Write out each line of the material below without any change, leaving the pictures out of your answer.

━━━ The data

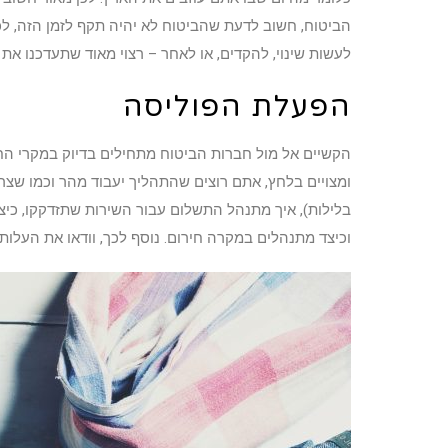
הביטוח, חשוב לדעת שהביטוח לא יהיה תקף לזמן הזה, לכן
לעשות שינוי, להקדים, או לאחר – רצוי מאוד שתעדכנו א
הפעלת הפוליסה
הקשיים אל מול חברות הביטוח מתחילים בדיוק במקרי החי
ומצויים בלחץ, אתם רוצים שהתהליך יעבוד מהר וכמו שצרי
בלילות), איך מתנהל התשלום עבור השירות שתזדקקו, כיצד
וכיצד מתנהלים במקרה חירום. נוסף לכך, וודאו את העלות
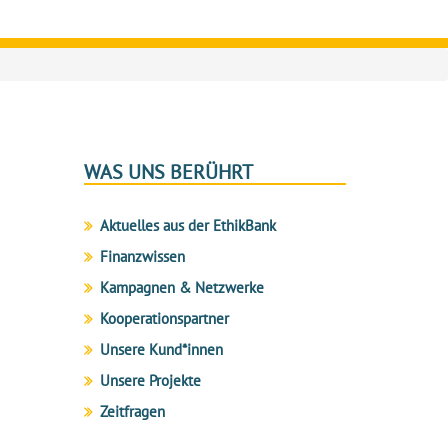
WAS UNS BERÜHRT
Aktuelles aus der EthikBank
Finanzwissen
Kampagnen & Netzwerke
Kooperationspartner
Unsere Kund*innen
Unsere Projekte
Zeitfragen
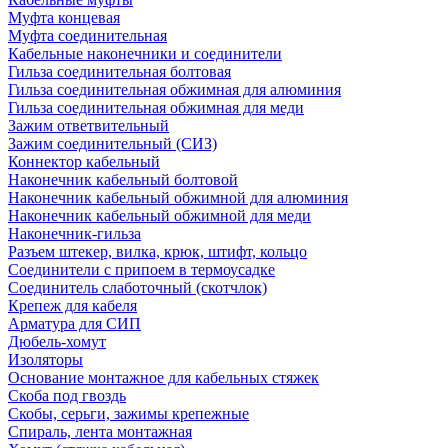
Муфта концевая
Муфта соединительная
Кабельные наконечники и соединители
Гильза соединительная болтовая
Гильза соединительная обжимная для алюминия
Гильза соединительная обжимная для меди
Зажим ответвительный
Зажим соединительный (СИЗ)
Коннектор кабельный
Наконечник кабельный болтовой
Наконечник кабельный обжимной для алюминия
Наконечник кабельный обжимной для меди
Наконечник-гильза
Разъем штекер, вилка, крюк, штифт, кольцо
Соединители с припоем в термоусадке
Соединитель слаботочный (скотчлок)
Крепеж для кабеля
Арматура для СИП
Дюбель-хомут
Изоляторы
Основание монтажное для кабельных стяжек
Скоба под гвоздь
Скобы, серьги, зажимы крепежные
Спираль, лента монтажная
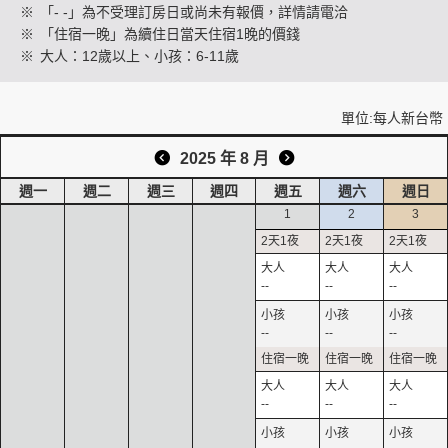
※
「- -」為不受理訂房日或尚未有報價，詳情請電洽
※
「住宿一晚」為續住日當天住宿1晚的價錢
※
大人：12歲以上、小孩：6-11歲
創造旅遊
單位:每人新台幣
2025 年 8 月
週一
週二
週三
週四
週五
週六
週日
1
2
3
--
--
--
--
--
--
--
--
--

━━━━━━

• [Answer for the task]
הביטוח, חשוב לדעת שהביטוח לא יהיה תקף לזמן הזה, לכן
לעשות שינוי, להקדים, או לאחר – רצוי מאוד שתעדכנו א
הפעלת הפוליסה
הקשיים אל מול חברות הביטוח מתחילים בדיוק במקרי החי
ומצויים בלחץ, אתם רוצים שהתהליך יעבוד מהר וכמו שצרי
בלילות), איך מתנהל התשלום עבור השירות שתזדקקו, כיצד
וכיצד מתנהלים במקרה חירום. נוסף לכך, וודאו את העלות
WAS UNS BERÜHRT
Aktuelles aus der EthikBank
Finanzwissen
Kampagnen & Netzwerke
Kooperationspartner
Unsere Kund*innen
Unsere Projekte
Zeitfragen
Муфта концевая
Муфта соединительная
Кабельные наконечники и соединители
Гильза соединительная болтовая
Гильза соединительная обжимная для алюминия
Гильза соединительная обжимная для меди
Зажим ответвительный
Зажим соединительный (СИЗ)
Коннектор кабельный
Наконечник кабельный болтовой
Наконечник кабельный обжимной для алюминия
Наконечник кабельный обжимной для меди
Наконечник-гильза
Разъем штекер, вилка, крюк, штифт, кольцо
Соединители с припоем в термоусадке
Соединитель слаботочный (скотчлок)
Крепеж для кабеля
Арматура для СИП
Дюбель-хомут
Изоляторы
Основание монтажное для кабельных стяжек
Скоба под гвоздь
Скобы, серьги, зажимы крепежные
Спираль, лента монтажная
※
「- -」為不受理訂房日或尚未有報價，詳情請電洽
※
「住宿一晚」為續住日當天住宿1晚的價錢
※
大人：12歲以上、小孩：6-11歲
創造旅遊
單位:每人新台幣
2025 年 8 月
週一
週二
週三
週四
週五
週六
週日
1
2
3
--
--
--
--
--
--
--
--
--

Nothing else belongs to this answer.